I am wondering about the idea of humility in EBT. Is it a good or a bad quality?
One of the reasons I ask, is that I recently read this (about his meeting with a senior monk):
where the author, Ajahn Brahm, writes:

Little did I know that the great Mahāthera was to make the tea himself for us! I was stunned by such humility.

I was myself stunned by this sentence, since making tea for a guest is certainly something quite normal in my world, and not a particular sign of humility.
In Christian religion even the Pope makes a big show of humility, for example by washing and kissing criminals feet:

This seems very far apart from Theravada Buddhism as currently practiced, where it’s more like the lay people and junior monks who wash the feet of the ‘Ajahns’.

So how was humility understood in EBT? And was it recommended? Also to monks?


It is very normal, but imagine if Obama had made tea for you himself if you had visited the White House during his administration!

The way I read it, it was more of a statement of how much the writer had built up the reputation of his host in his own mind.

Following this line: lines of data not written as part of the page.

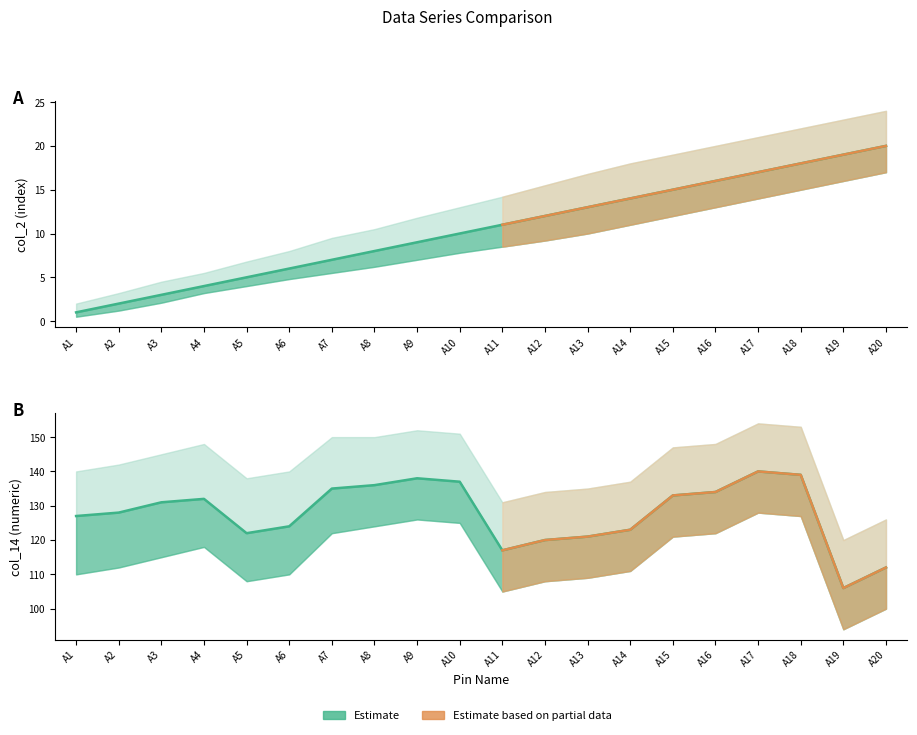

True or false: col_2 and col_14 cross at least once.

False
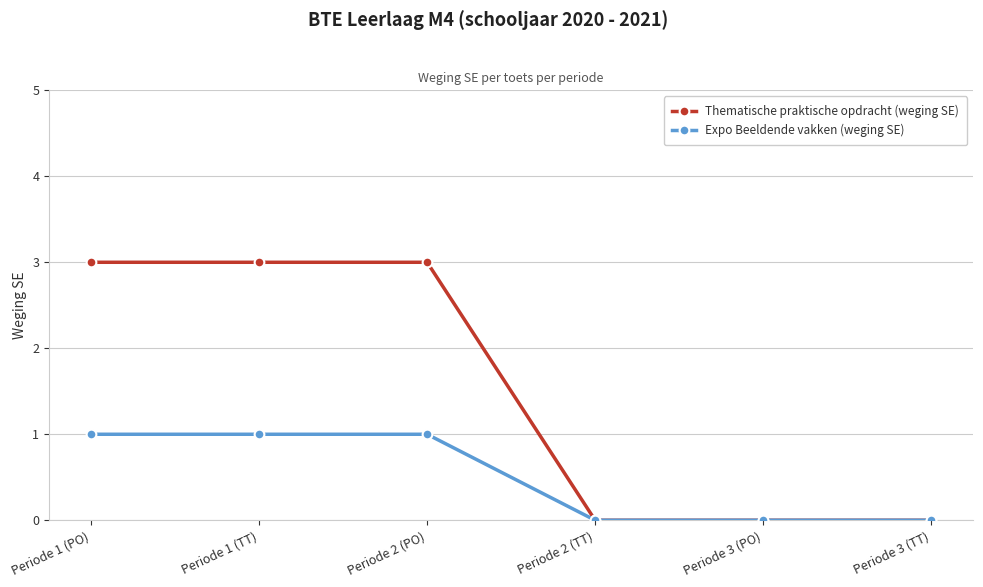

What is the highest value of the Thematische praktische opdracht (weging SE) series?

3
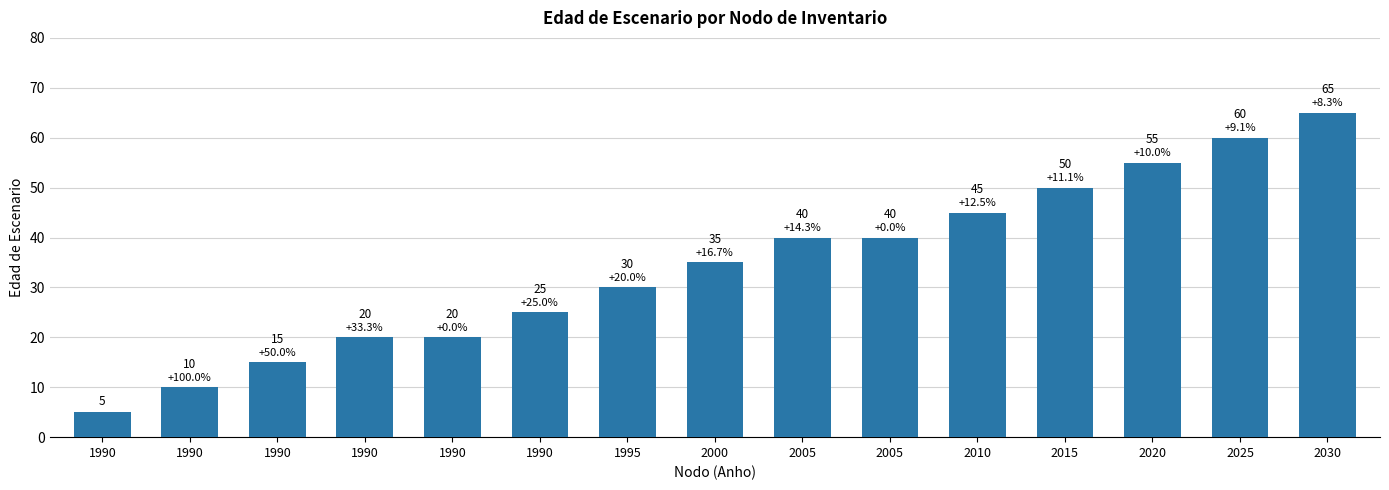

What is the difference between the second highest and second lowest values?

50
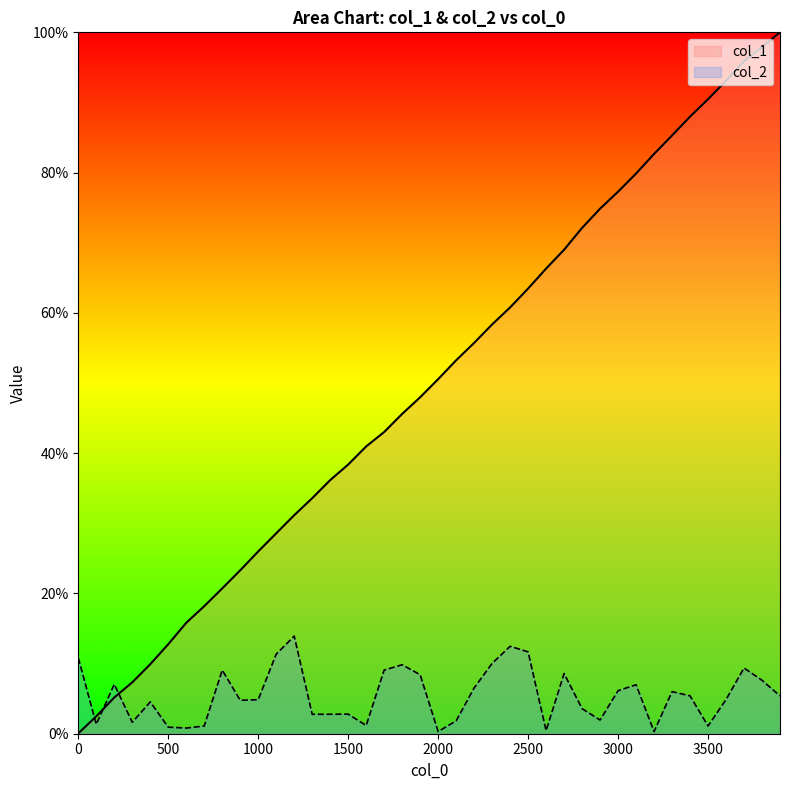

What is the greatest value displayed?

100.0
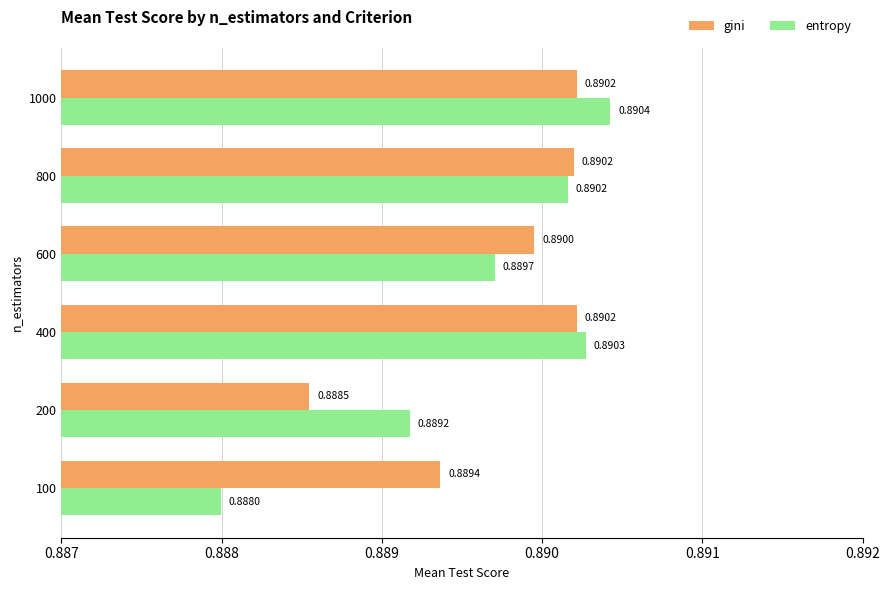

List the series in order of their peak value, highest first.

entropy, gini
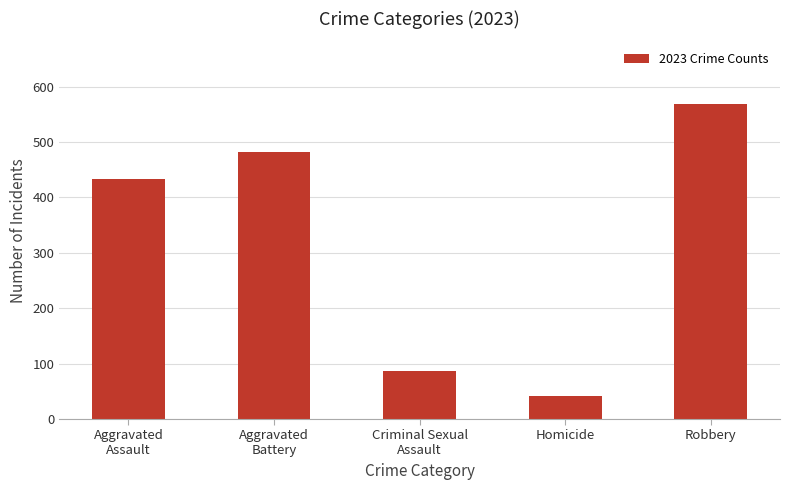

What is the smallest value displayed?

41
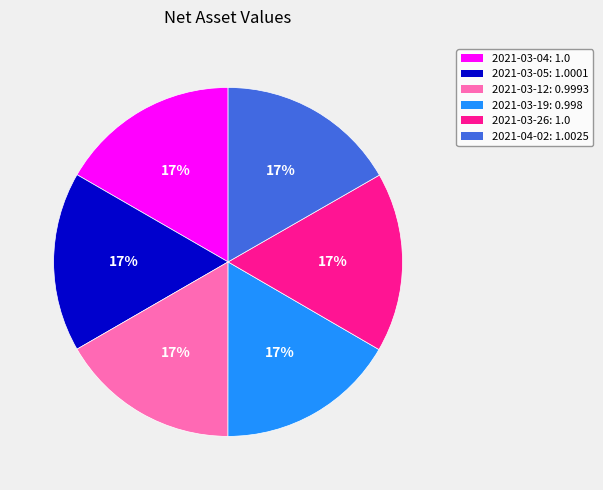

Is it true that 2021-03-19 is 17% of the pie?

True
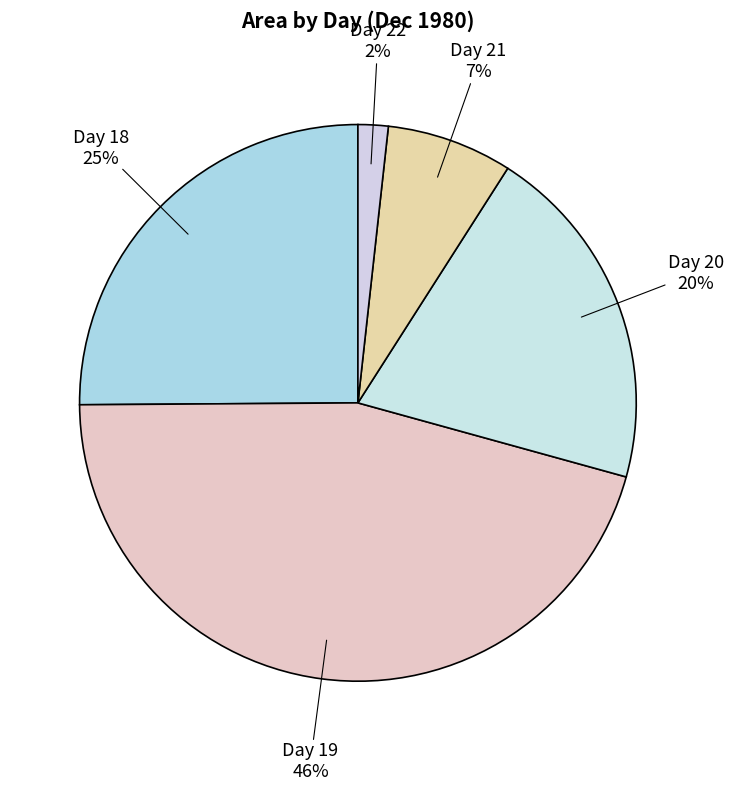

Between Day 20 and Day 19, which is larger?

Day 19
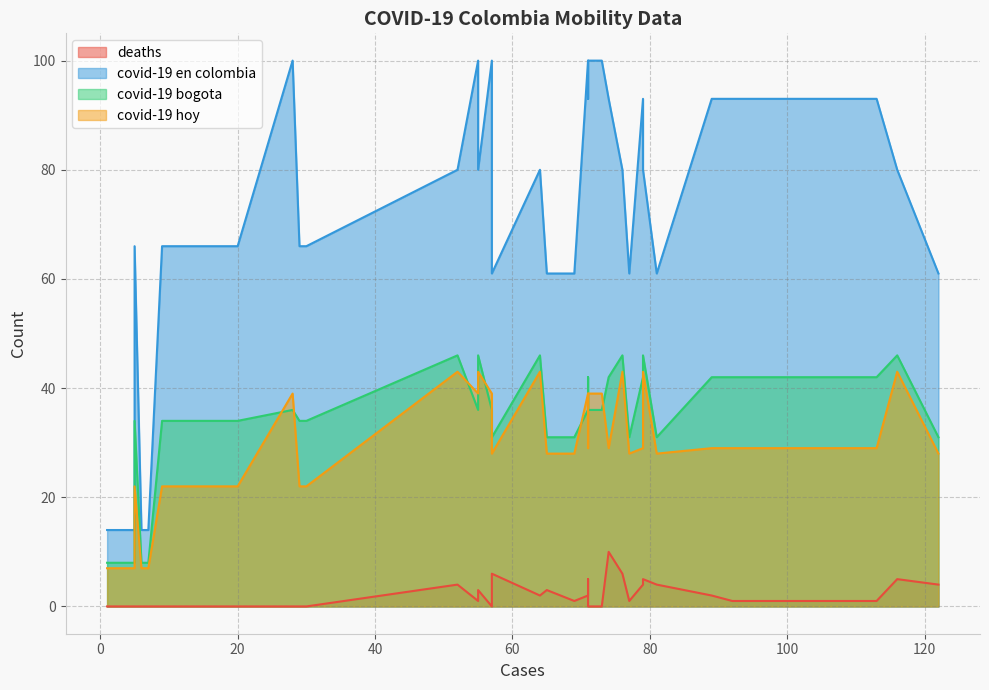

Does the chart display data point markers on the line(s)?

No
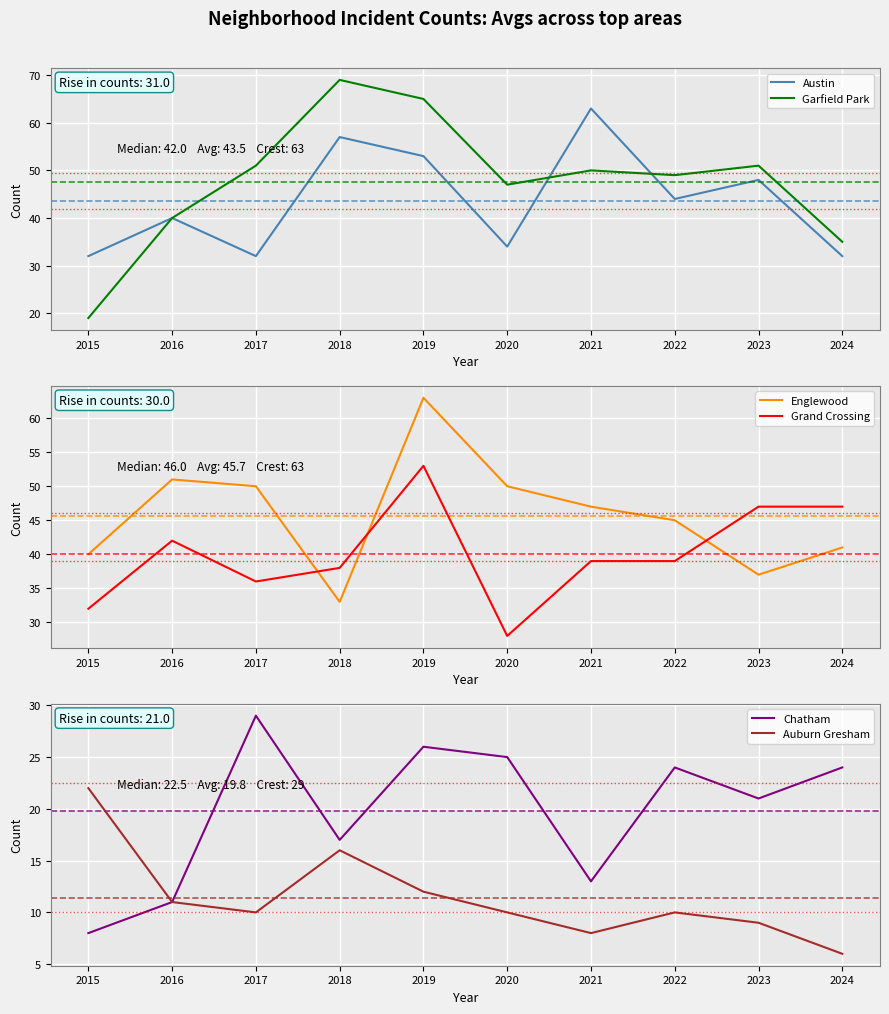

What is the value of the Garfield Park point at the 2nd from the left?

40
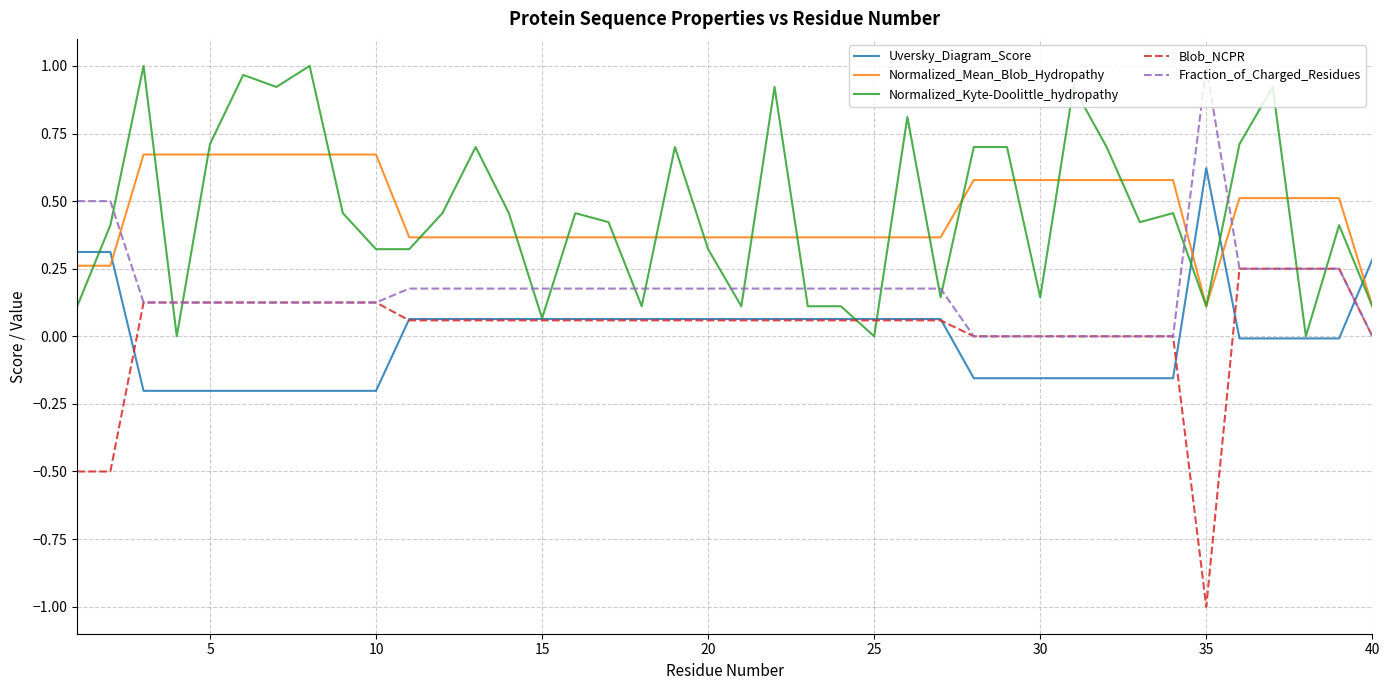

Which series ends up on top after the final intersection of Fraction_of_Charged_Residues and Normalized_Mean_Blob_Hydropathy?

Normalized_Mean_Blob_Hydropathy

I hope it is welcome to note that I have a really warm fondness for your questions. Anyway, here’s my 1 minute attempt at answering a couple aspects of your Q.

Often in human culture, the significance of things is in the meanings built up around particular contexts, and the actions themselves have no inherent meaning.

When I use the following example, I’m not drawing any other likeness then to highlight how context may colour meaning… while tea making is, indeed, a totally normal thing would you not even bat an eye lid if you went round to Buckingham Palace and the queen herself made you a cup of tea?

Naturally the queen has accrued her ‘status’ by a totally different system of values to that of Ajahn Brahm, but guess a point they have in common is that for their different reasons they are so highly revered that they don’t ever have to make a cup of tea if they don’t want to (as so many are desperate to do it for them). When they do so anyway, it might be reasonably taken as some light-hearted indicator of how they themselves relate to privileges available to them.

The Buddha washed his own feet (eg. SN4.7) and also washed up after a monk who had soiled himself (Kd8).


that’s a cool comparison and makes things clearer thanks! Though for me it’s more someone like say Gustavo Dudamel who is a hero for me (btw a lot of musicians in his orchestra were Soka members), and indeed I would be honored - if not stunned - if he made tea for me :slight_smile:


thank you! and I appreciate your replies :smiley: and your tolerance when my curiosity leads me a bit off topic sometimes! :wink: With metta :grinning:


In the larger sense (as in beyond the necessary constraints of a forum), I think your questions are totally on topic! One of the suttas that allowed me to feel a little safer exploring Buddhism when I first arrived at it’s door was MN47. It and a few others gave me confidence that this is a teaching most absolutely about inquiry. This was just as well for me, because my orientation is to attempt to rip a thing to shreds and if something is left standing afterwards then perhaps consider it trustworthy. That said, I was glad that I was only interested in doing a delicate, careful, peaceful ripping to shreds attempt; not least because I intuitively had a sense that this teaching goes well beyond the intellect.
Much metta.


Your question is not trivial as it questions current customs. I would distinguish three frameworks: 1. monastics & laypeople 2. senior monastics and their junior monastic students 3. humility as a general value in ‘Buddhism’.

to 1. even if the EBTs attitudes are all over the place I’d say the original position was quite clear: with leaving the householder life monastics were supposed to leave all considerations of praise and blame, high and low status behind. If you praise or blame is up to you, the lay person - the monastic is following dhamma-vinaya and that’s it. A monastic expecting laypeople to behave in a certain respectful way beyond normal courtesy is full of themselves and their social persona. (A CEO or politician etc. of course as well, but they don’t pretend to have left the social game behind).

to 2. Here a junior monastic directs their faith and devotion to a teacher who represents the highest goal. In this case the position of humility towards the teacher is self-chosen, and I would argue, necessary.

to 3. I’m actually not sure about this one. I’d say the EBT position is ‘do your job in a kind way’. The texts certainly don’t expect a king to be humble towards his subjects or a householder towards his slaves. Rather, ‘don’t mistreat them’, ‘be kind’, but also ‘know your place’. (?)